# Vacuum Pump on Freightliner chassis



## sesspool

I have a 2000 Tradewinds on a Freightliner XC chassis. My dash heat and air only goes thru the defrost outlets(no matter where the selector switch is set). I want to make sure the vacuum pump is working but don't know where it is. Has anyone in this forum had this experience? Please don't tell me to follow the vacuum line.  :clown: 
Thanks,
Jerry


----------



## Guest

RE: Vacuum Pump on Freightliner chassis

well first off welcome to the forums ,,, and one other thing ,,, does u'r hvac unit have automatic climate controls ,,, if so that is another ball of wax to get into ,,, but going with u'r first post ,,, i hate say it ,, but the vacuum line will only go to the vac storage can ,, or ball ,,, when did this all happen ???? and was it all at once ???? but to answer u'r ??? What engine do u have in u'r rv ??? that will help to steer u in the right direction ,,, and i am sure others will step in and maybe help out ,,,  :approve:  :approve:  :approve:


----------



## Triple E

RE: Vacuum Pump on Freightliner chassis

Look on the fire wall, driver side, next to the window washer fluid tank.  Good Luck!!


----------



## sesspool

RE: Vacuum Pump on Freightliner chassis

Thank you for the reply. You were right on with the location, the vacuum pump doesn't seem to be coming on. I haven't checked for voltage yet,(it's kind of hard to get at because of the generator)I looked for a fuse but haven't located it yet. I haven't figured out yet what turns it on. The controls look like they are all vacuum lines(no wires). I found a diagram online(Evans tempcon) but it just shows the vacuum circuitry. 
Thanks for your help,
Jerry


----------



## Triple E

RE: Vacuum Pump on Freightliner chassis

Sorry, my help ends here.  I just spent about an hour trying to trace the vacuum pmp wire.  It disappears into the fire wall.  Hope I don't have a problems.  What a can of worms.   

Good luck.


----------



## sesspool

Re: Vacuum Pump on Freightliner chassis

Thanks for the help Triple E.
That was very nice of you to look for the source. I checked the voltage at the pump lugs with the engine running and the htr on, There was nothing there. Youre right about the "can of worms". It looks like they use enough wire and tubing to go around the coach twice and then ball up the surplus and stuff it under the dash. Every time I try to get at anything I'm afraid I'll knock something loose. If I don't find it maybe a dealer or freightliner can help me.

Thanks again,
Jerry


----------



## Triple E

Re: Vacuum Pump on Freightliner chassis

My pump turns on the instant I turn the key on.  If you can, pull the vacuum line off at the pump or the vacuum ball.  This way the pump cannot build up a vacuum and will run continuous.  But if you are not getting any voltage this will not help.  If you are getting voltage and the pmp is not running than the pump is bad.
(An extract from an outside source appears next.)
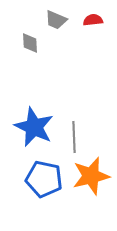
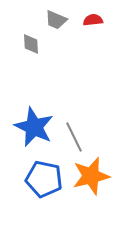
gray diamond: moved 1 px right, 1 px down
gray line: rotated 24 degrees counterclockwise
Let me know how things are going.  We are all here to help each other out.


----------



## kidswithfire

Re: Vacuum Pump on Freightliner chassis

I have a similar problem with my 98 Country Coach Intrigue.  I have a Gast vaccum pump (MOA-V111-JH)... apparently it runs about $225 plus shipping.  I was scheduled to take to Tempcon repair center (Camping World of Longmont) but will try the steps you mentioned here.  

Couldn't I disconnect the air line from the pump instead of the tank-ball?  Wouldn't that cause the pump to continue to run?

Thanks


----------



## Triple E

Re: Vacuum Pump on Freightliner chassis

Yes, either place will work.  Yes, your pump should run continuously with the vacuum line off.  Put your finger over the port and the pump should shut off.

$225.00 is the cheapest I found also.  Good luck.


----------



## kidswithfire

Re: Vacuum Pump on Freightliner chassis

What's your opinion on rebuilding the pump?  I'm fairly courageous...


----------



## Triple E

Re: Vacuum Pump on Freightliner chassis

I assume you have power to the pump.  So, why not.  If you can find the parts go for it.  Let us all know what happens.


----------



## lhyzer

RE: Vacuum Pump on Freightliner chassis

Give the manufacturer of your coach a call. They installed the system. 
They should be able to tell you what fuse panel the fuse is located
in or where the fuse is located. With no power to the pump there
either has to be a blown fuse or bad connection. Lets hope its a
fuse.
Good luck on your search.


----------